Cowboys spokesman Brett Daniels said one worker was hit by the cable and care-flighted to a hospital. Two other workers who managed to jump out of the way of the cable were taken to a hospital by ambulance, Daniels said.
There was no immediate word on the workers’ conditions, Daniels said. All three were conscious when they left the site, said Jack Hill, director of stadium construction for the team.
Emergency officials didn’t immediately return calls seeking comment.
A spokeswoman at Baylor University Medical Center in Dallas confirmed all three were brought to the hospital from the accident scene, but could not provide more information.
The more than $1 billion retractable-roof stadium is scheduled to open for the 2009 season and will be home to the 2011 Super Bowl. The 80,000-seat stadium is expected to be the world’s largest column-free room, with retractable panels.
All three workers were wearing protective safety equipment at the time of the accident, Hill said. They all work for a subcontractor called Derr Steel Erection, which did not immediately respond to a phone message.
There are about 1,300 workers and about a dozen cranes at the site, Hill said. Construction will not halt, although an investigation of the accident is expected.

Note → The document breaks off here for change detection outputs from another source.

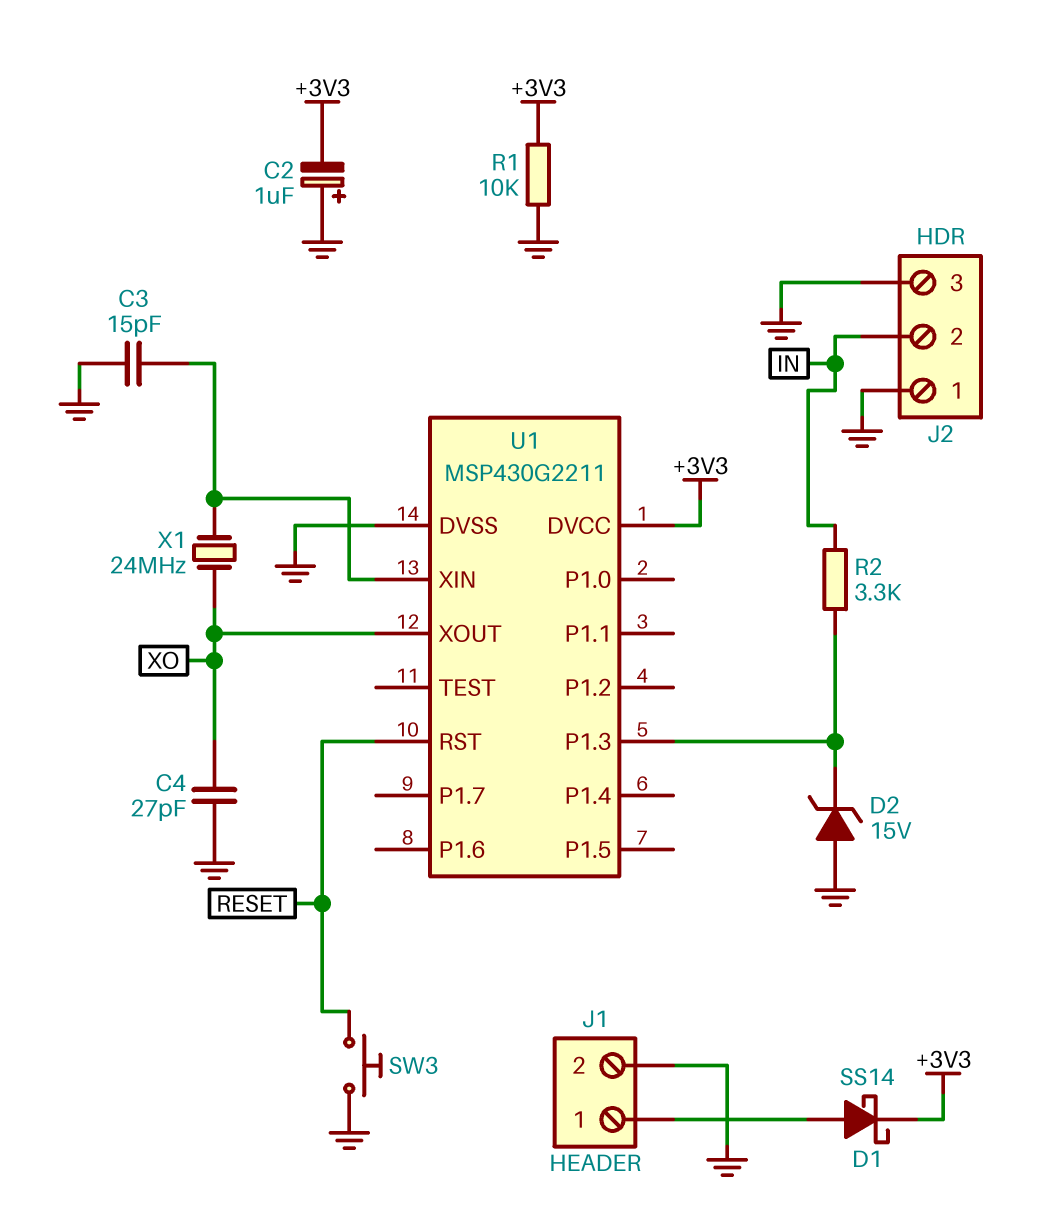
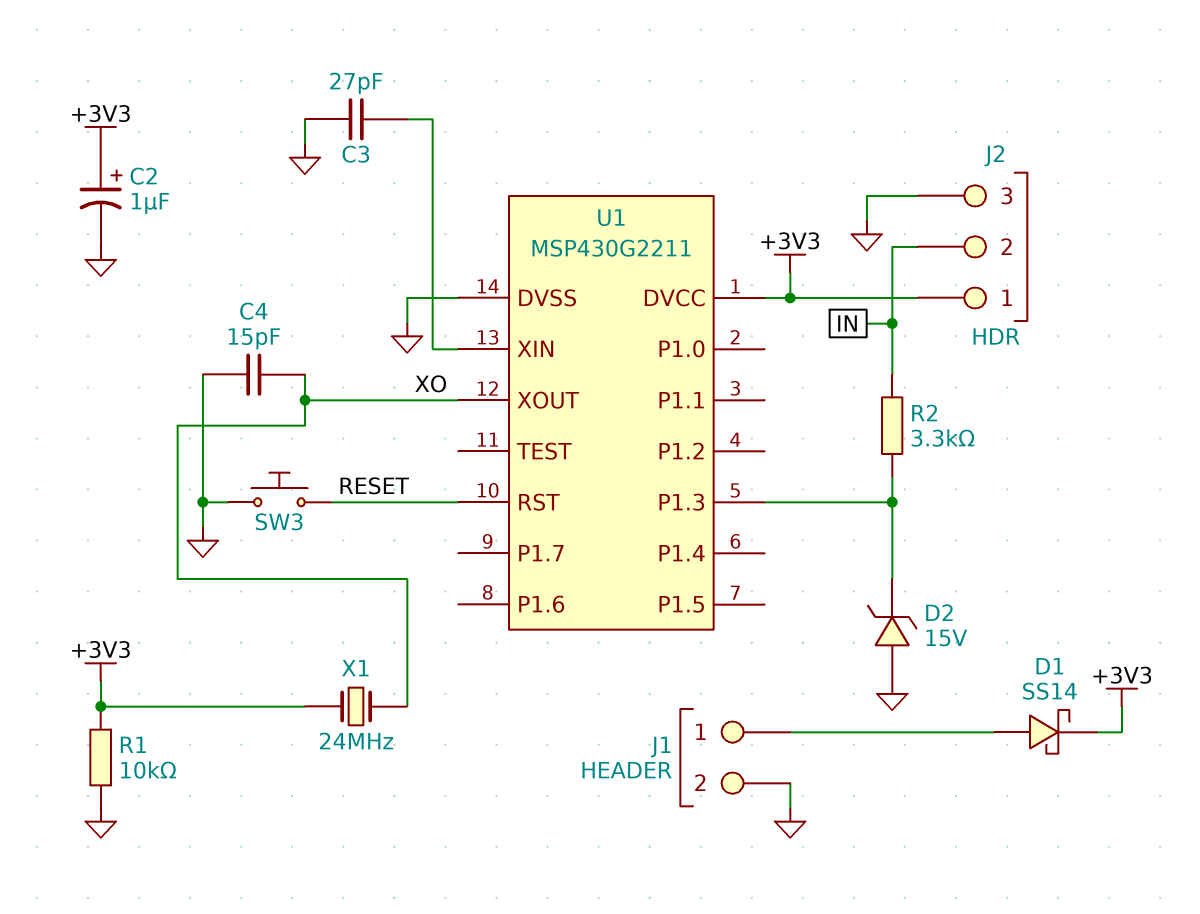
C2: 1uF (plus GND, minus +3V3) -> 1uF (plus +3V3, minus GND)
C3: 15pF (GND, U1/XIN) -> 27pF (GND, U1/XIN)
C4: 27pF (GND, XO) -> 15pF (GND, XO)
J2 pin 1: GND -> +3V3
X1: 24MHz (U1/XIN, XO) -> 24MHz (+3V3, XO)

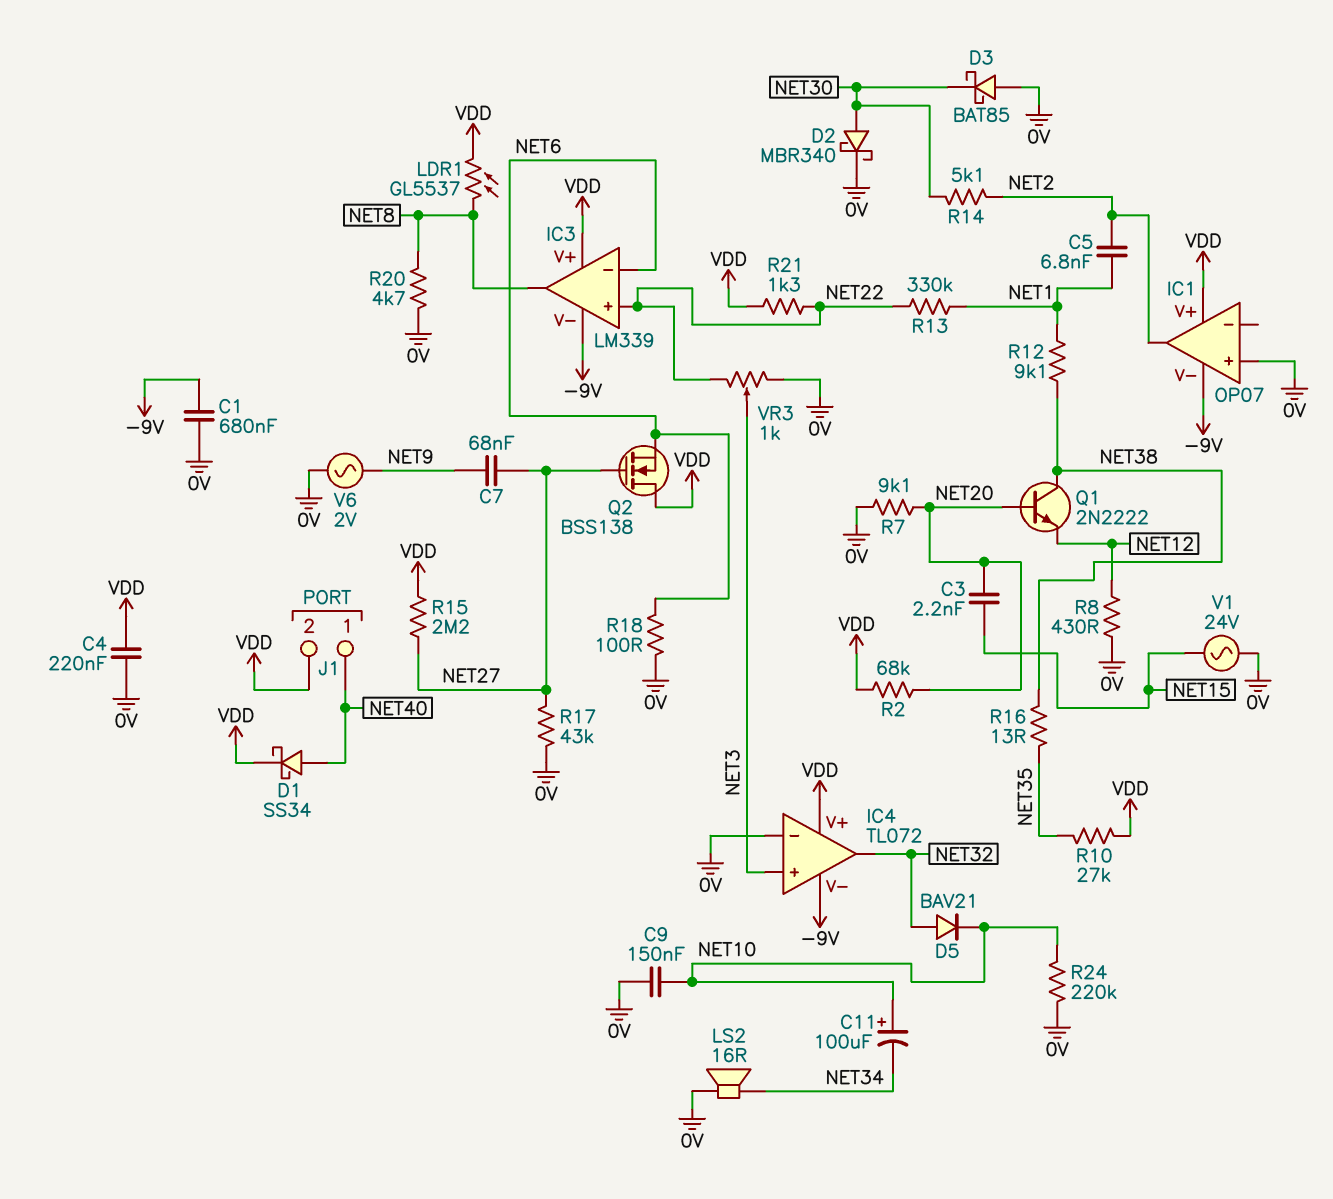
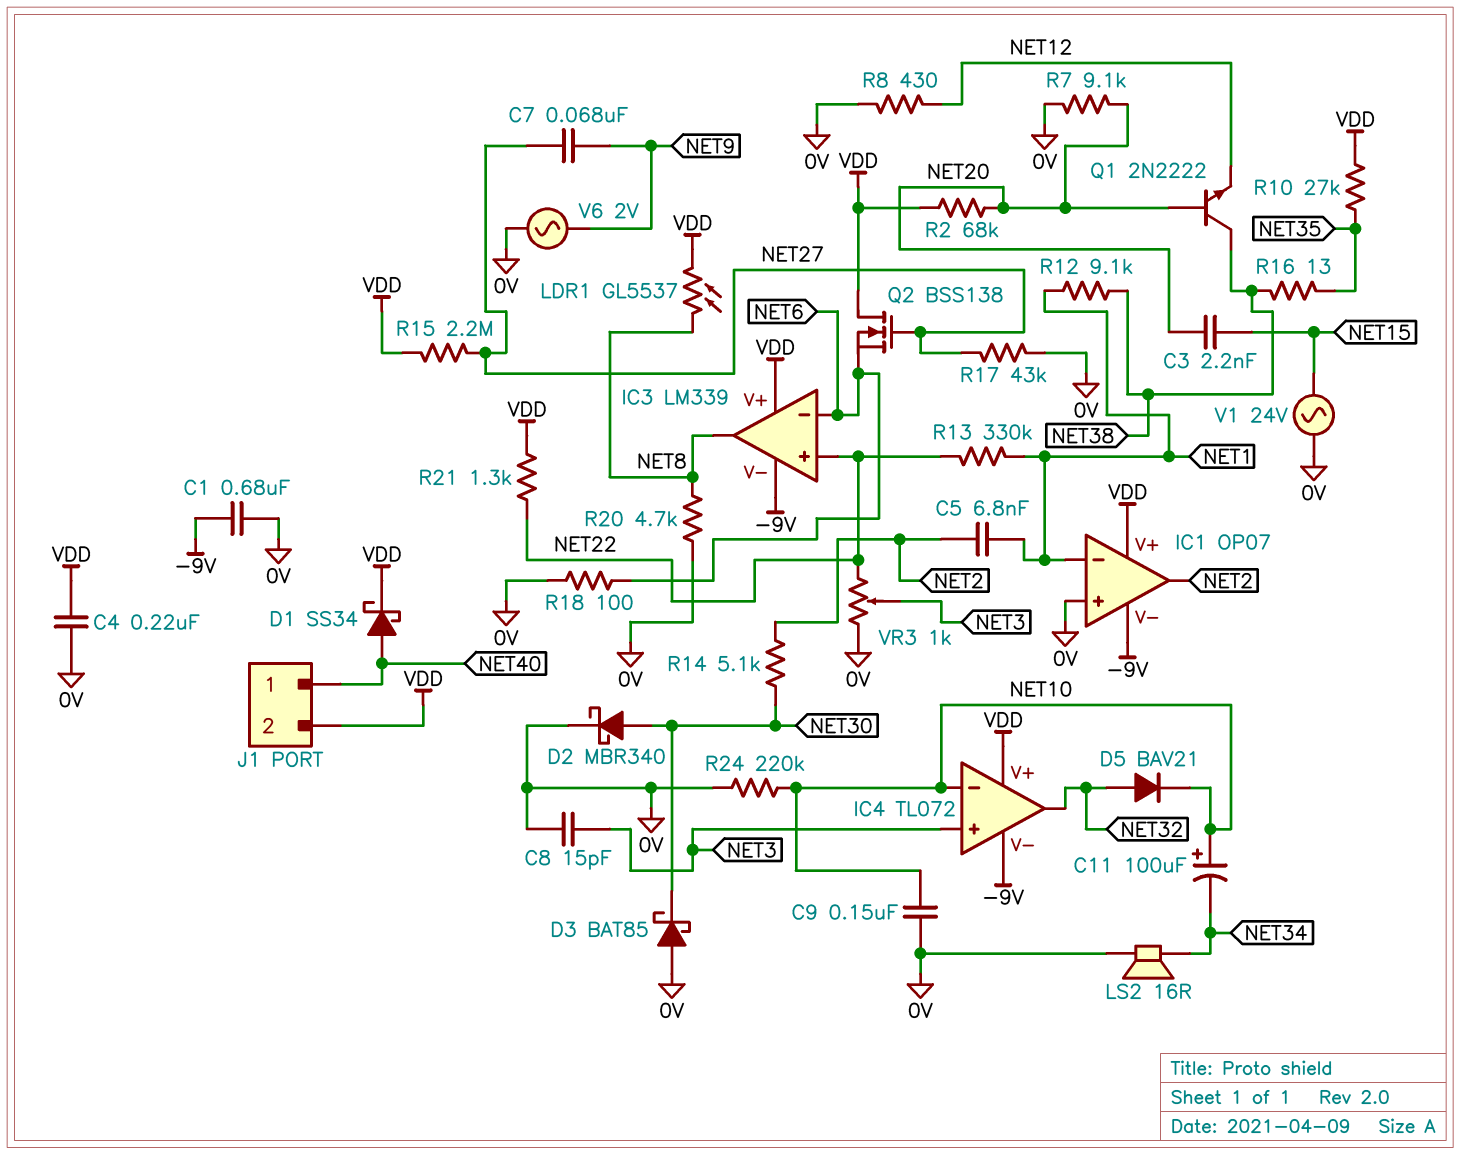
C8: none -> 15pF (0V, NET3)
IC1 pin in-: none -> NET1
IC4 pin in-: 0V -> NET10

The team has been working with the Occupational Safety and Health Administration and “we have a very good relationship with them,” Hill said.
“We are very safety conscious, and this is a very unfortunate accident,” Hill said. “We don’t know the root cause and will certainly do an investigation and try to understand what happened.”
There had been only a few minor worker injuries since construction began and the project has a good safety record, Arlington Mayor Robert Cluck said.
“Being a major project like this, with lots of moving parts, there’s the risk of injuries, but I hate it when they do occur,” Cluck said from the scene.
Shortly after the accident, crews in orange vests and hard hats were back at work throughout the sprawling site.
Thursday’s accident came a day after a crane hook plummeted to the ground in Dallas and killed a worker after a cable snapped.
Workers were examining part of an apparently damaged cable extending from a crane atop a several-story unfinished building at the time of the accident.